[WORK REQUIRED]
Exclude the pictures and repeat all of the data exactly.
(RECORDED DATA)
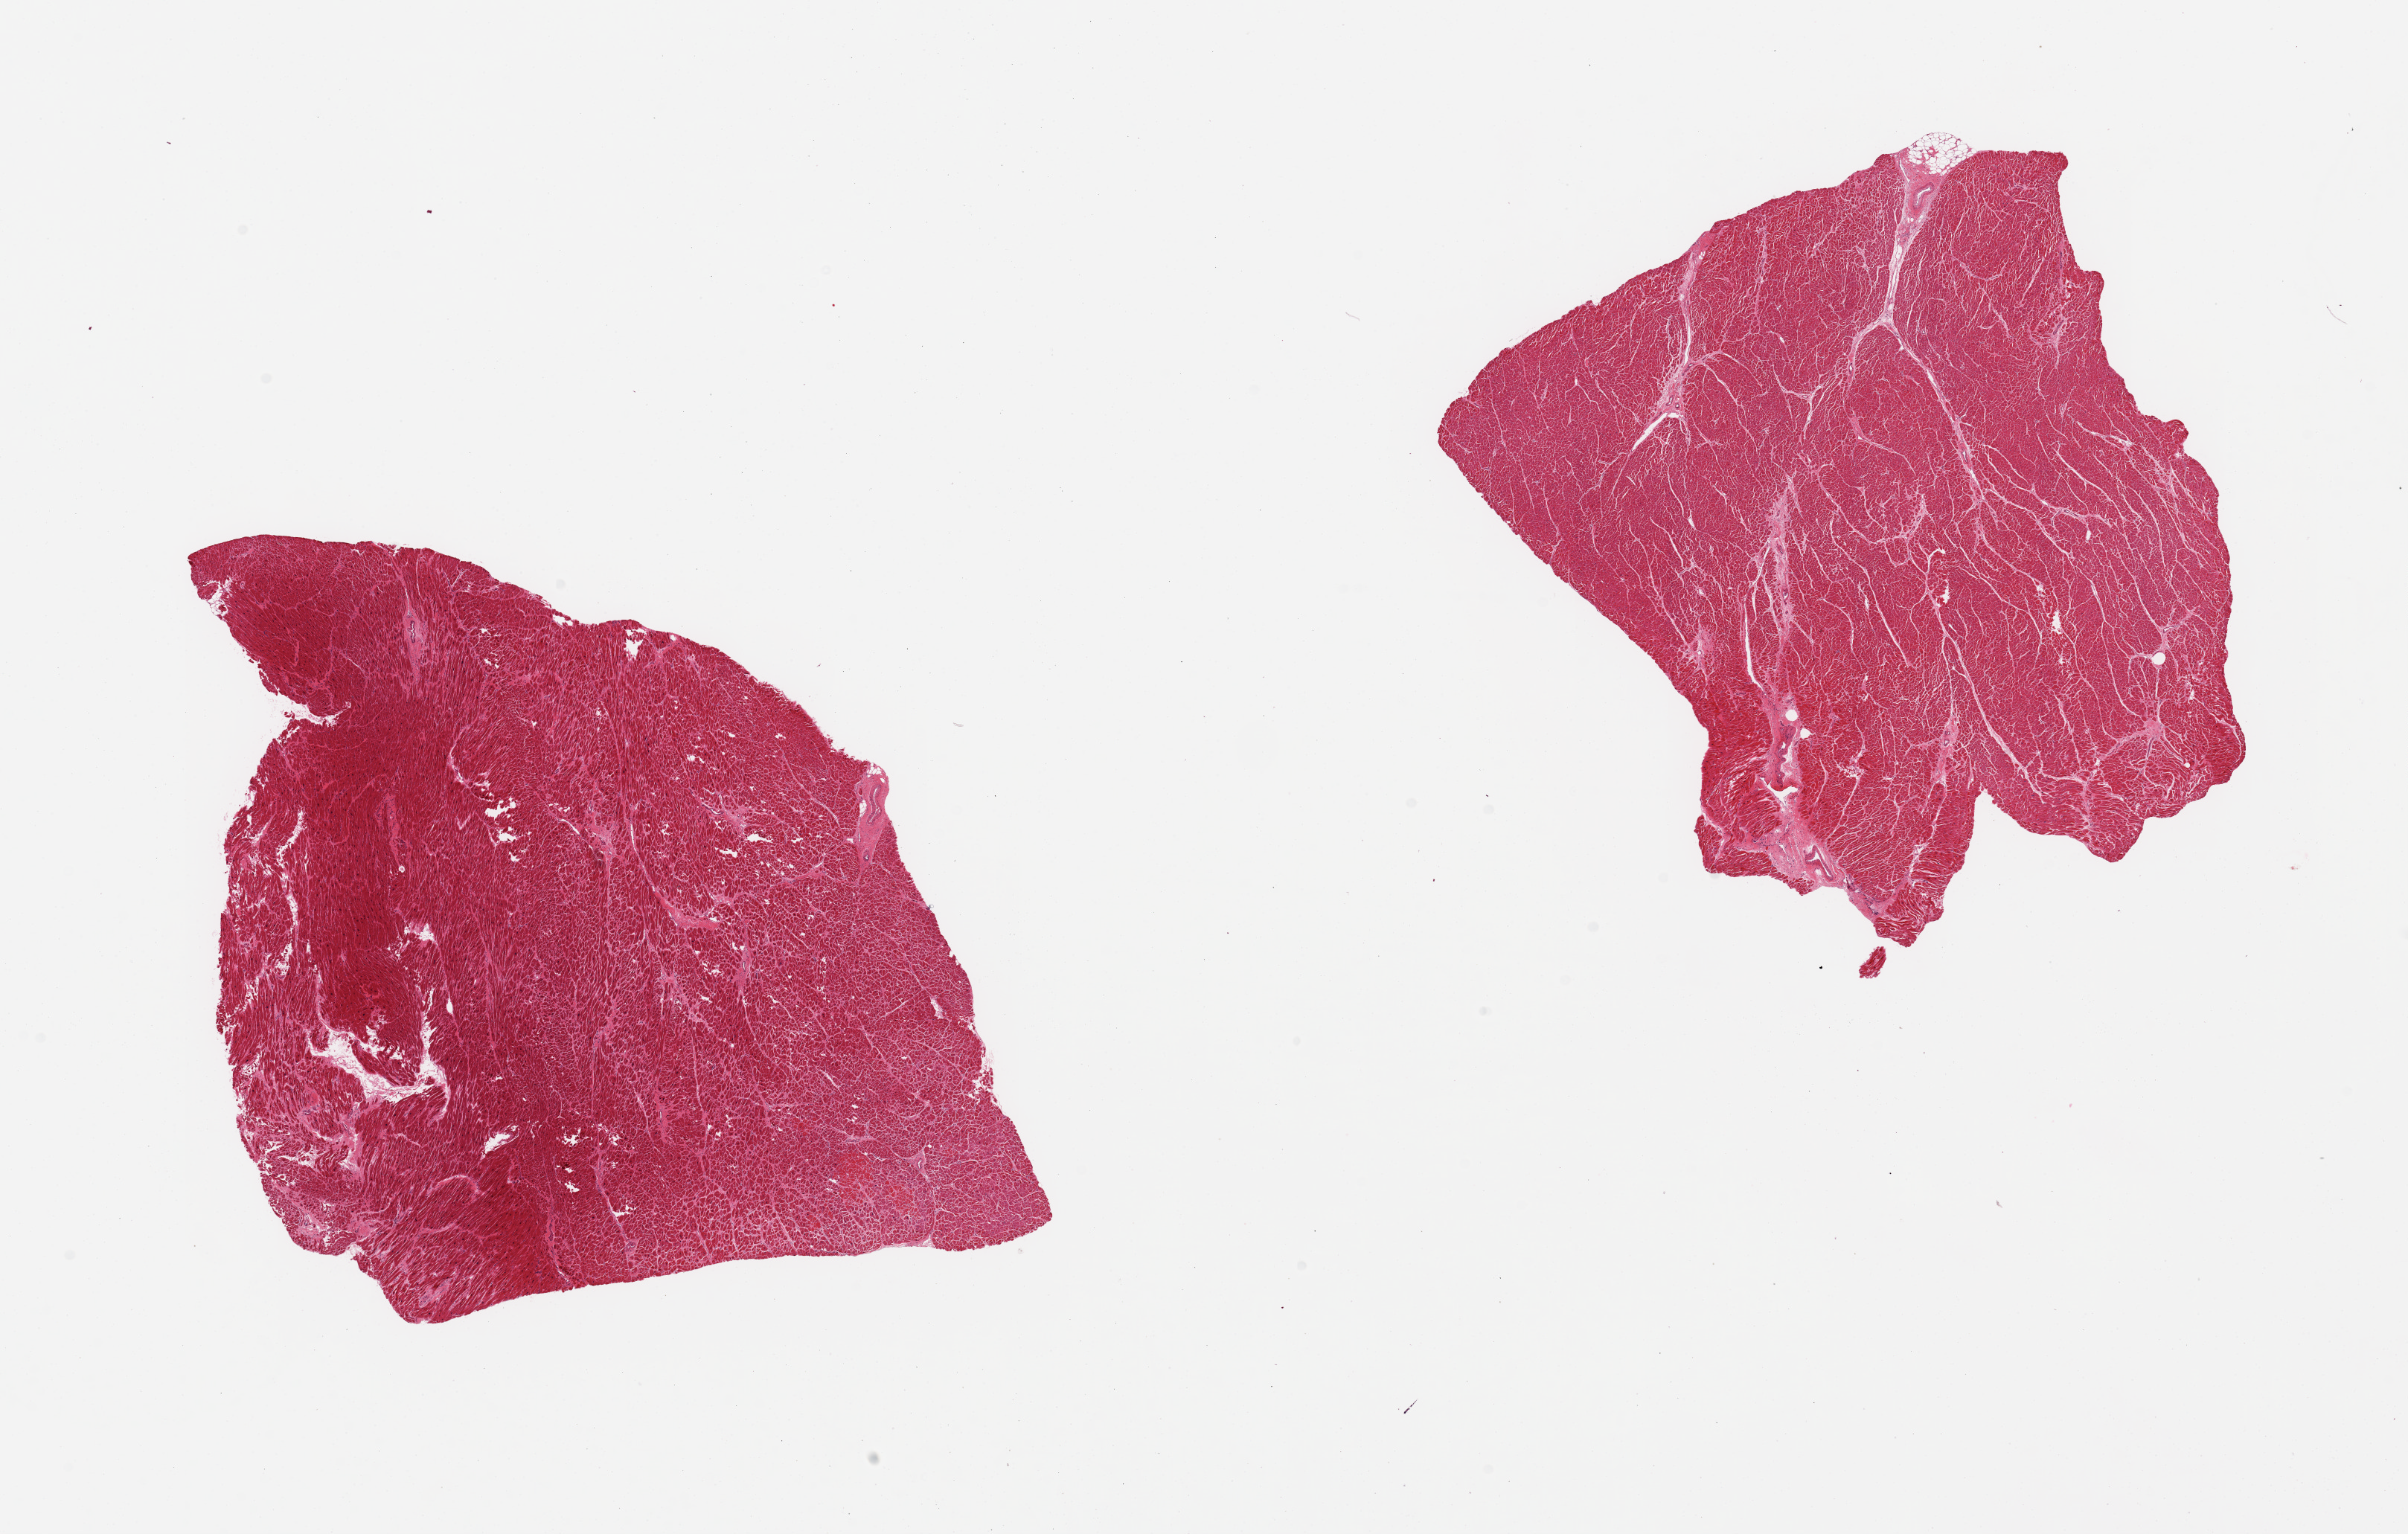
H&E whole-slide image, low-resolution overview of the scanned area, about 25.6 x 16.3 mm (acquisition: 20x scan). PAXgene-fixed paraffin-embedded (PFPE) section. Target tissue: heart. Donor tissue sample. Donor sex: male.
• reviewer comment on this tissue sample: 2 pieces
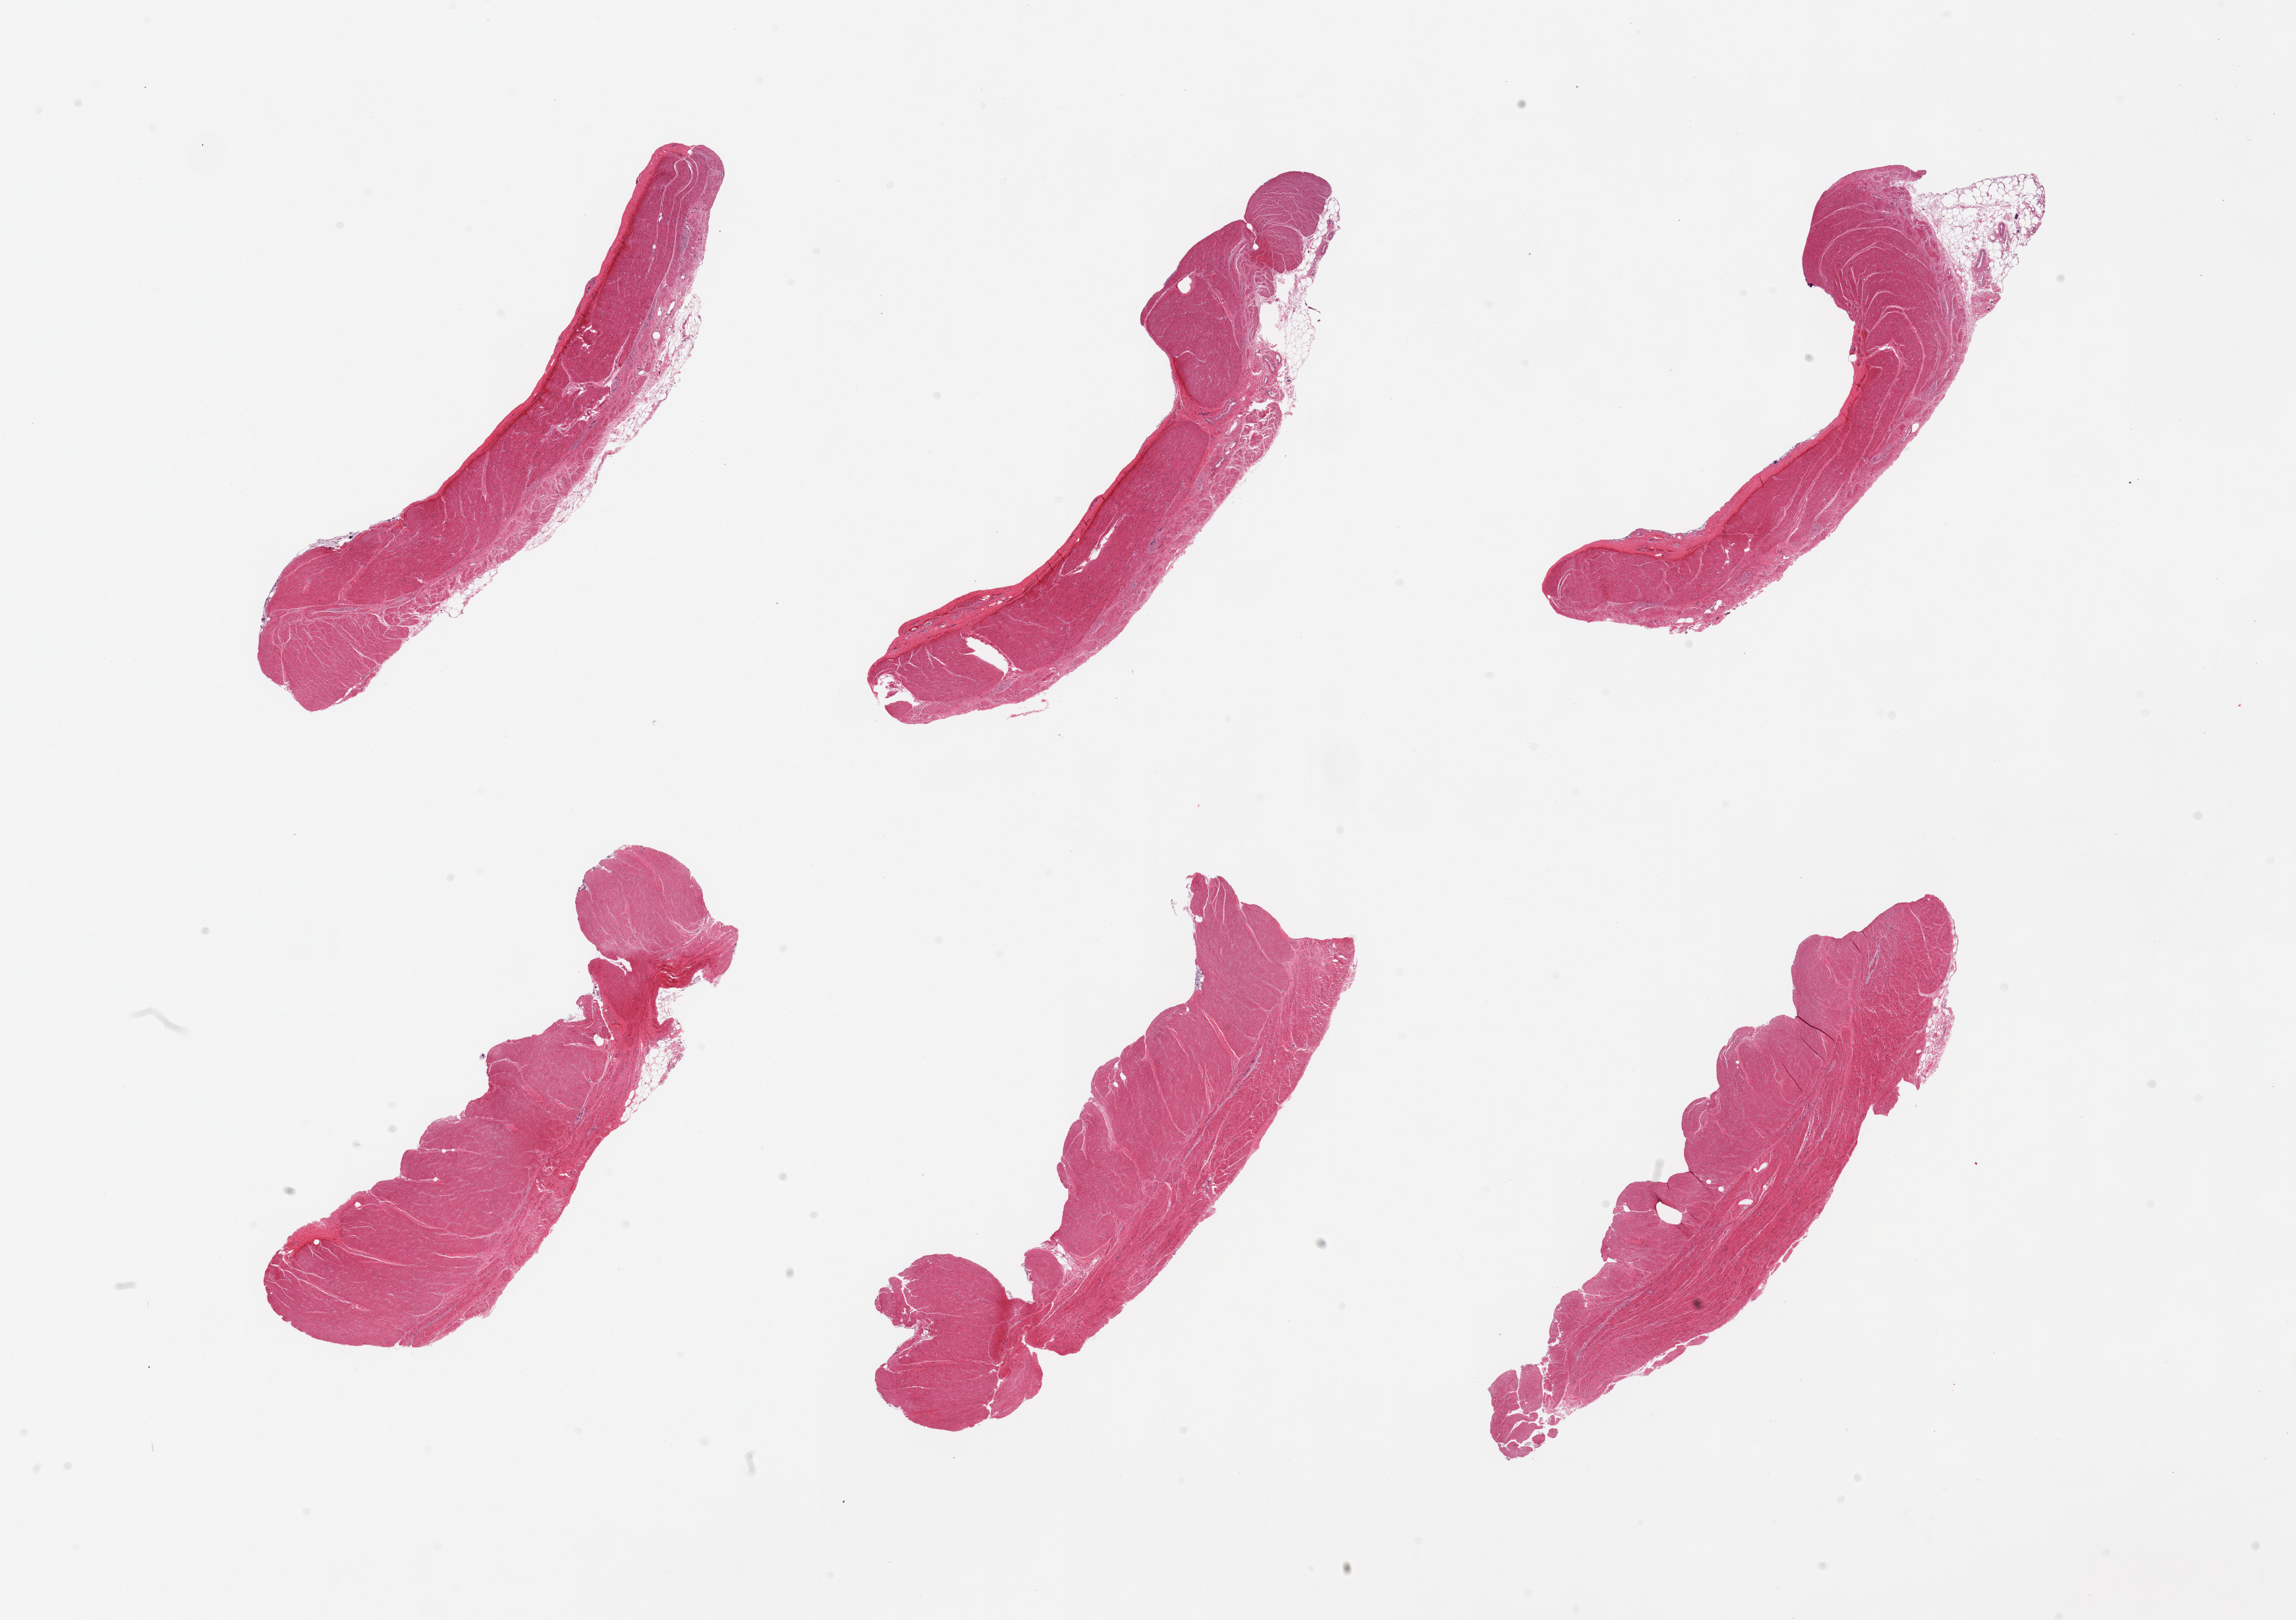
Digitized H&E-stained section — shown as a low-resolution overview of the whole scanned area (about 27.6 x 19.4 mm, from a 20x scan), PAXgene-fixed, paraffin-embedded tissue, target tissue: sigmoid colon, donor tissue sample. Donor sex: male.
Reviewer comment on this tissue sample: 6 pieces; predominantly well trimmed.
(End RECORDED DATA)
[EXERCISE SOLUTION]
H&E whole-slide image, low-resolution overview of the scanned area, about 25.6 x 16.3 mm (acquisition: 20x scan). PAXgene-fixed paraffin-embedded (PFPE) section. Target tissue: heart. Donor tissue sample. Donor sex: male.
• reviewer comment on this tissue sample: 2 pieces
Digitized H&E-stained section — shown as a low-resolution overview of the whole scanned area (about 27.6 x 19.4 mm, from a 20x scan), PAXgene-fixed, paraffin-embedded tissue, target tissue: sigmoid colon, donor tissue sample. Donor sex: male.
Reviewer comment on this tissue sample: 6 pieces; predominantly well trimmed.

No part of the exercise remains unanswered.